[TASK BRIEF] For the records below, report how many lines include "down", with no accompanying text.

[MATERIAL PROVIDED]
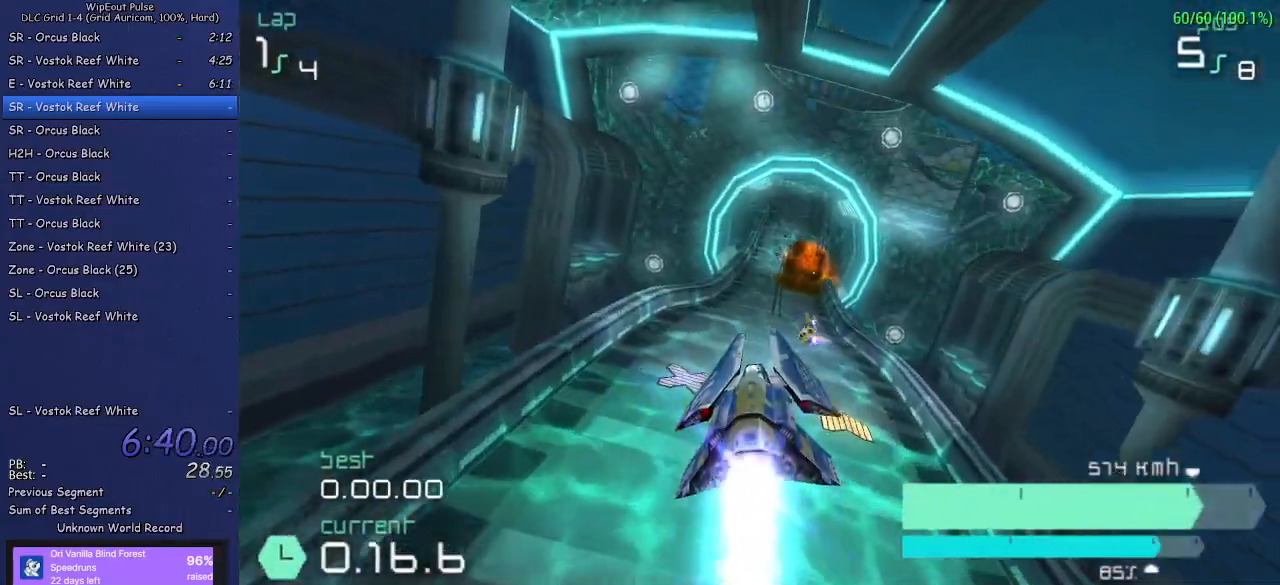
{"buttons": ["R2"], "left_stick": "left", "right_stick": "center", "events": [[33, "R1", "down"], [33, "left_stick", "down"], [133, "R1", "up"], [133, "left_stick", "up-right"], [217, "left_stick", "center"], [500, "left_stick", "left"]]}
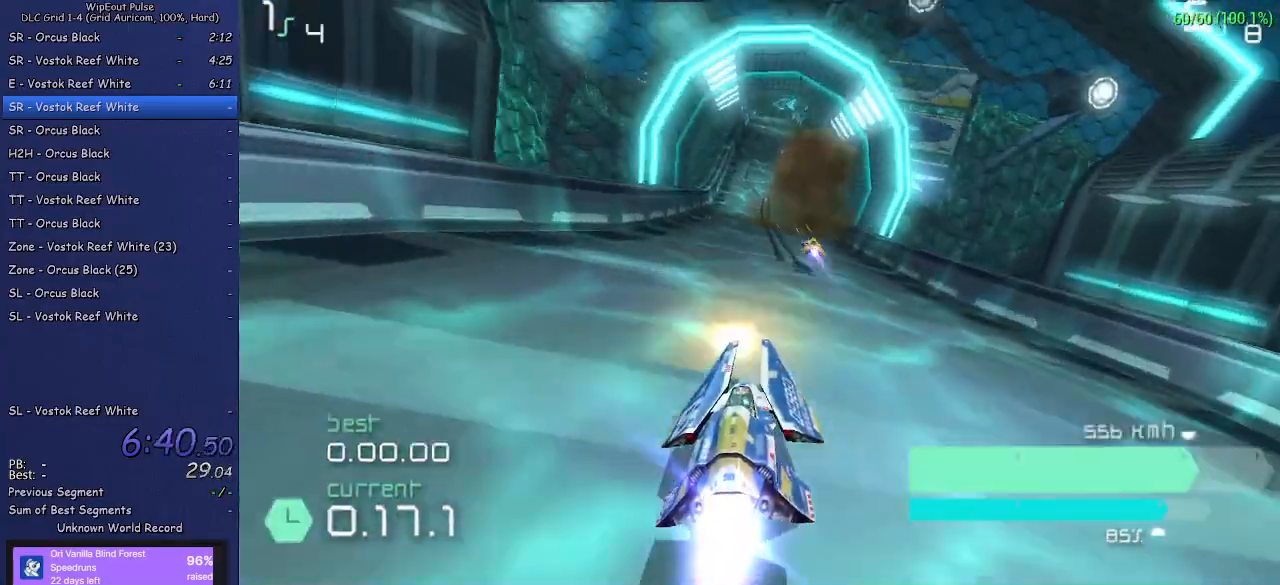
{"buttons": ["R2"], "left_stick": "left", "right_stick": "center", "events": [[83, "left_stick", "center"], [500, "left_stick", "left"]]}
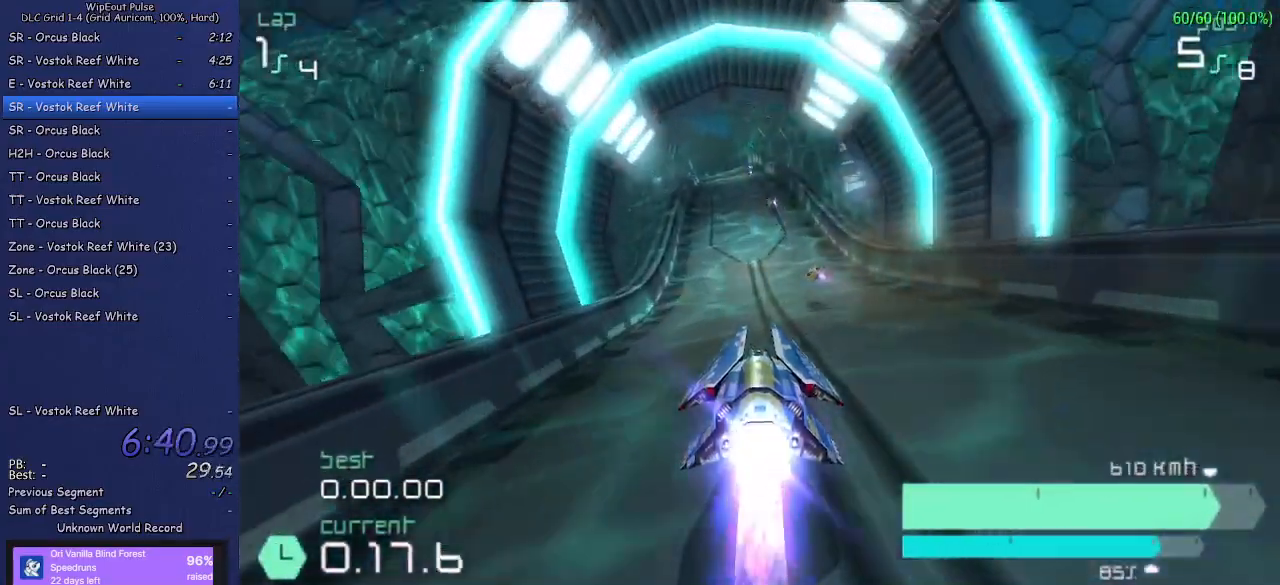
{"buttons": ["R2"], "left_stick": "center", "right_stick": "center", "events": [[117, "left_stick", "center"], [367, "left_stick", "right"], [467, "left_stick", "center"]]}
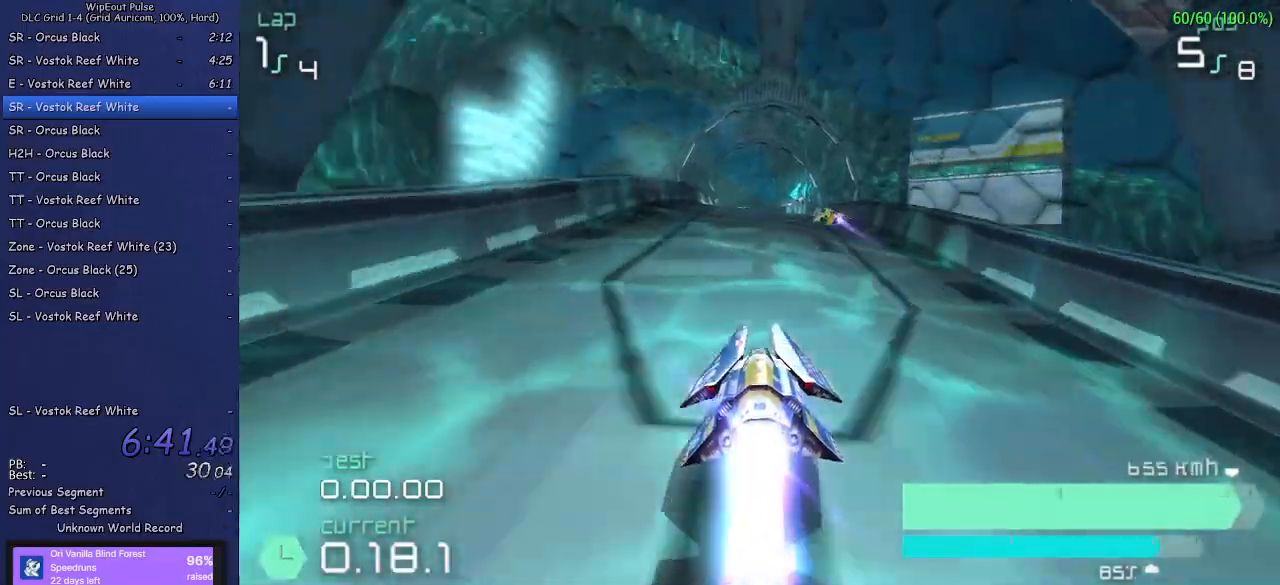
{"buttons": ["R2"], "left_stick": "center", "right_stick": "center", "events": [[233, "left_stick", "left"], [367, "left_stick", "center"]]}
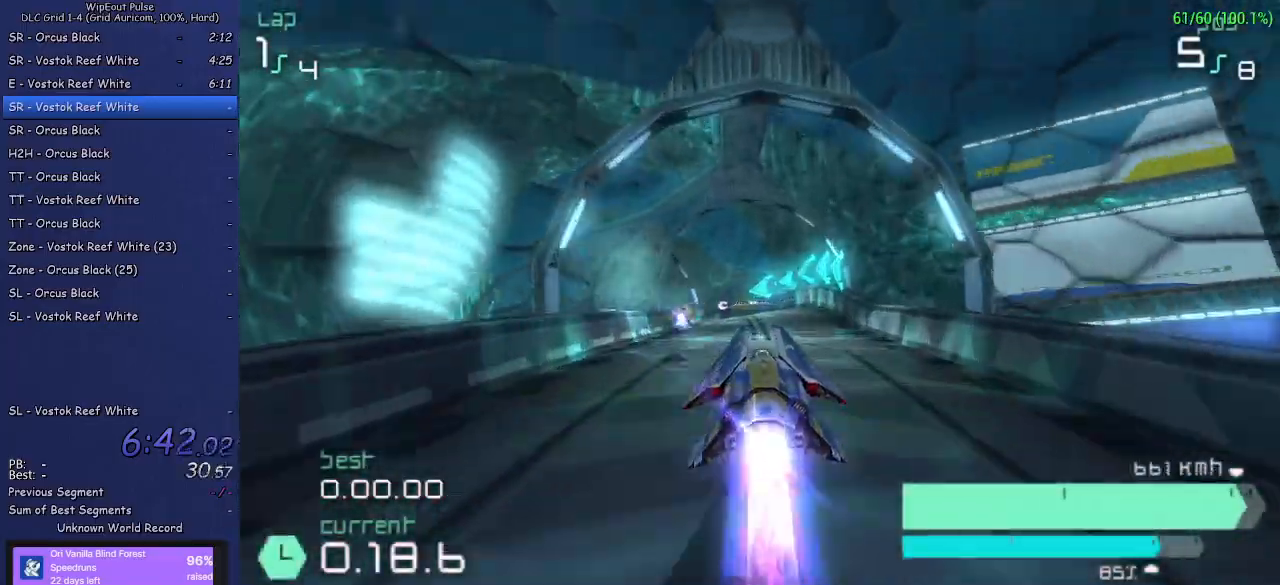
{"buttons": ["R2"], "left_stick": "left", "right_stick": "center", "events": [[67, "left_stick", "left"], [350, "L1", "down"], [500, "L1", "up"]]}
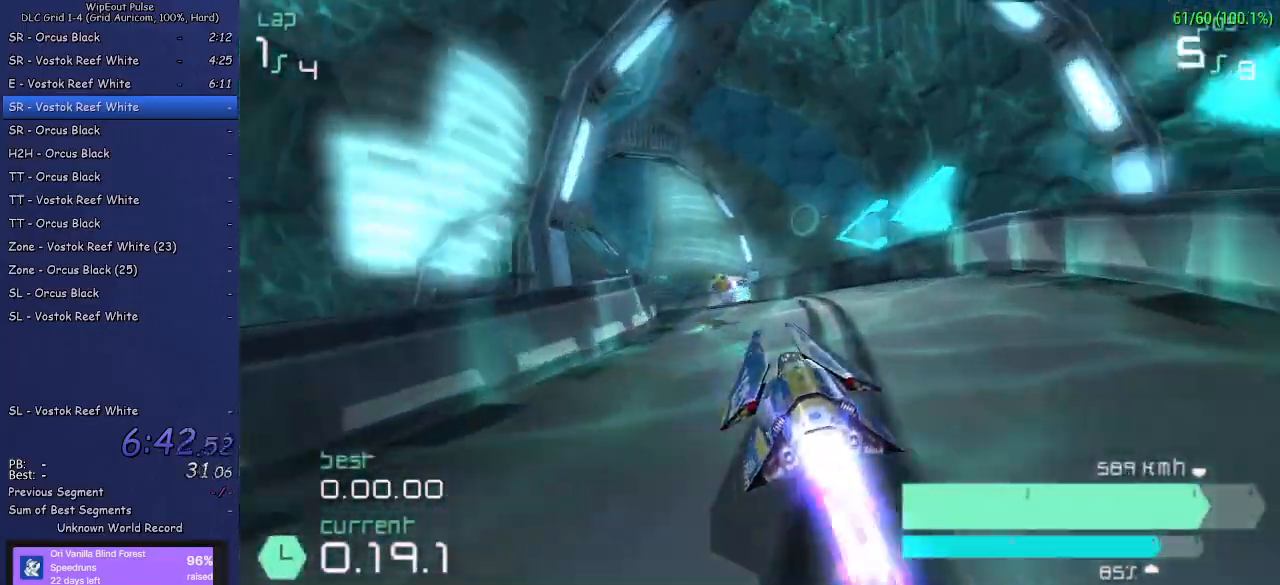
{"buttons": ["R2"], "left_stick": "right", "right_stick": "center", "events": [[100, "left_stick", "center"], [183, "left_stick", "left"], [367, "left_stick", "center"], [433, "left_stick", "right"]]}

[ANSWER TO THE PROBLEM] 2